Wednesday 12 August 2015

C&C Review - 'Fantastic Four' - No Thrills, No Fun, No Hope

C&C Review - 'Fantastic Four'

No Thrills, No Fun, No Hope

By Alex Burns



Get ready, it is indeed clobberin' time as the Fantastic Four reboot finally bows in cinemas worldwide, unfortunately it's not the kind of clobberin' time you were expecting. Fantastic Four is a dour, mind numbing experience that doesn't reach any of the potential a so-called modern take on a classic tale merits. What's worse are the little glimmers of what could have been and as the credits roll you wonder why the heck it didn't. 

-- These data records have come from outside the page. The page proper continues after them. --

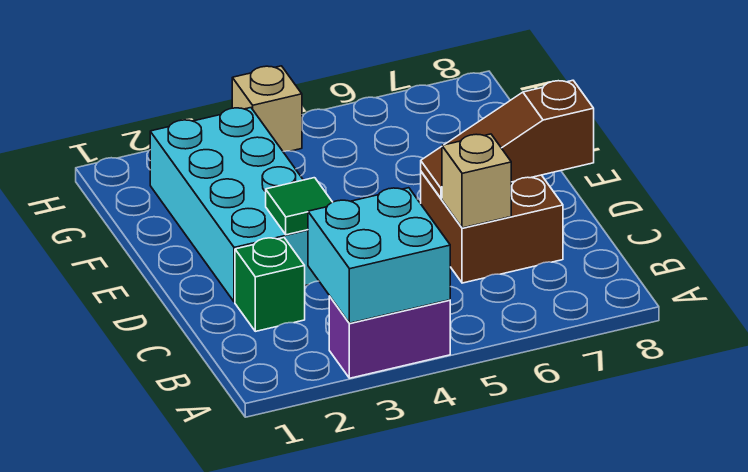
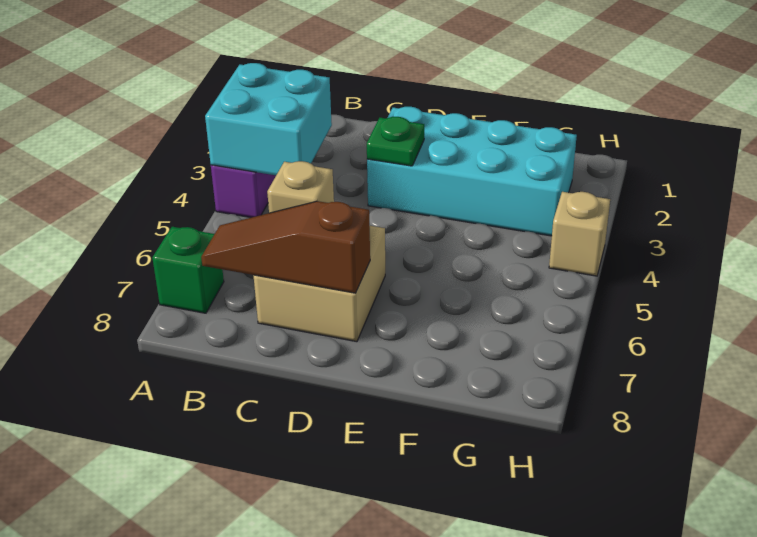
green brick C2 level 1 -> green brick A7 level 1
brown brick C6:D7 level 1 -> tan brick C6:D7 level 1
green tile D3 level 2 -> green plate D3 level 2
brown slope D6:D8 level 2 top 8 -> brown slope B7:D7 level 2 top D

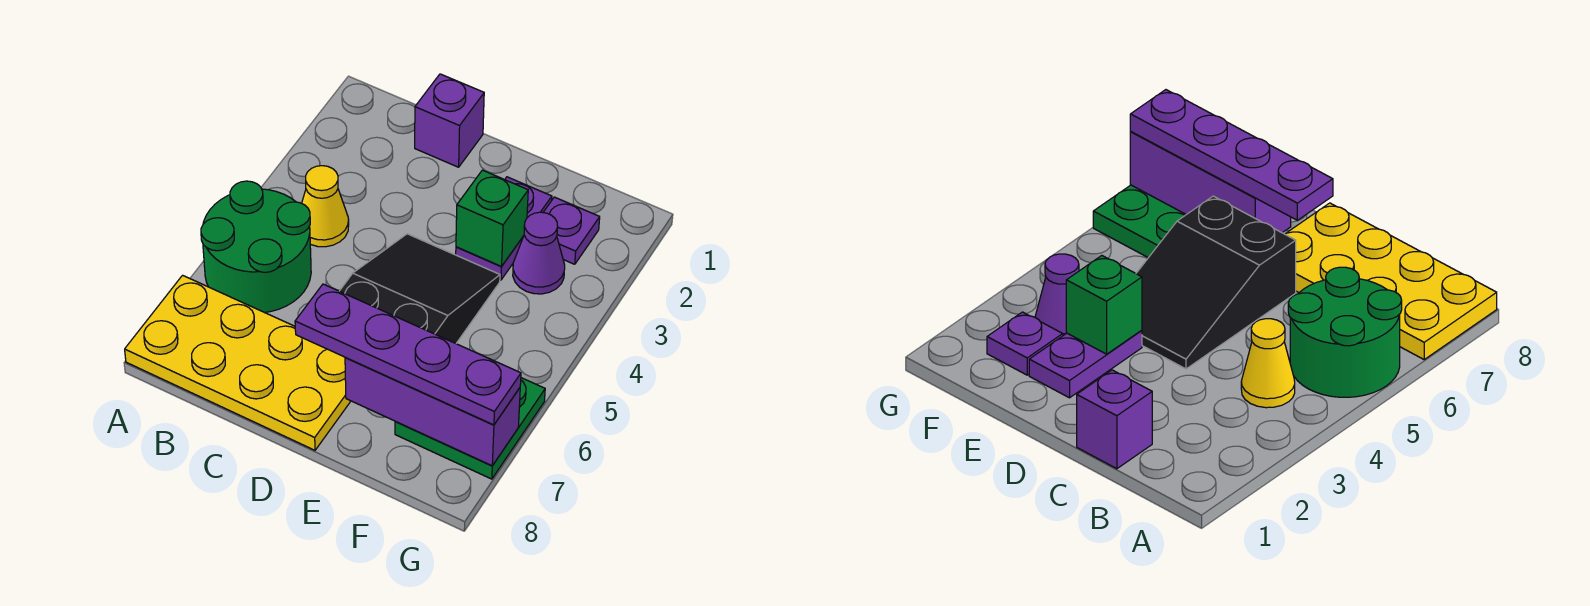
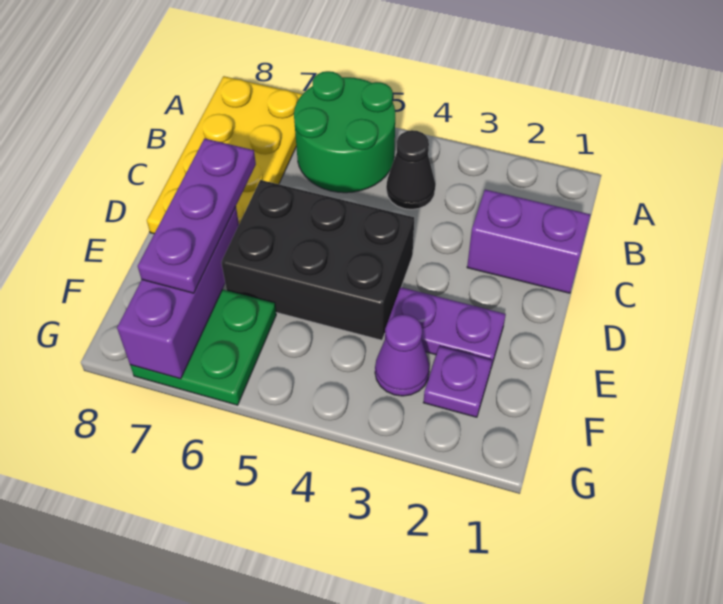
yellow cone B4 level 1 -> black cone B4 level 1
purple brick C1 level 1 -> purple brick C1:C2 level 1
black slope D4:E6 level 1 top 6 -> black brick D4:E6 level 1
purple plate D7:G7 level 3 -> purple plate D7:F7 level 3
green brick E3 level 2 -> none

Josh Trank goes for the Chronicle feel as he adapts Marvel's first family in their first movie outing since the kid friendly and critically challenged Tim Story films and it doesn't pay off. Whereas Chronicle benefited from the heightened realism that is on show here it had one defining aspect that separates it completely from this film, it's fun. While you can understand the mindset behind such a u turn in tone after the success of realistic superhero movies in X-Men and The Dark Knight, there's just no forgiving a complete lack of joy in a film concerning characters who can stretch real far and fly around on fire. 

The beginning of the movie may as well be the whole thing, it seemingly never moves forward, endless bland lab corridors and boring "realistic" science experiments dominate the films running time and there's little action to get the adrenaline pumping, this is a superhero movie right? There's no opening act like Age of Ultron's attack on the Hydra base and little to no superheroics until a third of the way through, the fact that this is an origin story is no excuse for having no actual story to fill the all this drab inter-dimensional travel talk.


The cast are given nothing to do except detail plot, there's no character development or arc here, the team barely spend any meaningful time together. You'll get two lines of chemistry filled dialogue between Miles Teller's Reed Richards and Michael B Jordan's Johnny Storm then you'll be subjected to another five minutes of characters looking at blue prints and concocting made up science. Just punch a bad guy already! It is unreal just how much of this film is spent not showing any of the heroes, that said when they do make an appearance it's unfortunately brief and they are often not together but separated by a been-there-done that-a-million-times US military wants to abuse superpowers plot device. For all the talk of reinvention this origin story doesn't even get the basics right.


The positives are few and far between, the heroes discovering their powers for the first time is a standout, Jamie Bell's Ben Grimm manages a rare piece of emotion in the film as he succumbs to his horrific transformation. Johnny Storm's terror at awaking on fire is chilling and Reed Richards knocks the sci-fi ball out of the park as he awakes with an elongated body all tied up, his screams for his friends are powerful. It's a shame the cast weren't given more moments like these, they are all incredibly talented actors and when they're all on screen together you get the feeling this should have worked so it's all the more frustrating that the approved script has the Fantastic Four become the solemn solos and hang out with themselves too much.

Oh and there is a villain by the way, Dr Doom rolls up for his grand finale spouting cliche bad guy dialogue and roaming the Area 57 in Terminator fashion popping soldiers heads with his mind and taking assault rifle shots to his body with little concern. It's sequence that should have invoked fear and panic but it's too little too late and with next to no set-up you can't expect a rewarding pay off. The final showdown is a by the numbers "we're stronger together" climax that does nothing to improve the film and the whole wait for the sequel ending is the studio placed cherry on top of a bland, bloating cake.


Whatever happened with Josh Trank's original vision will no doubt be disputed but I'm not convinced the guy had anything special here to begin with, this is no Edgar Wright leaving Ant-Man deal, that movie still ticked so many boxes and endured as much development hell as this project, the fact is this Fantastic Four reboot just hasn't got a clue.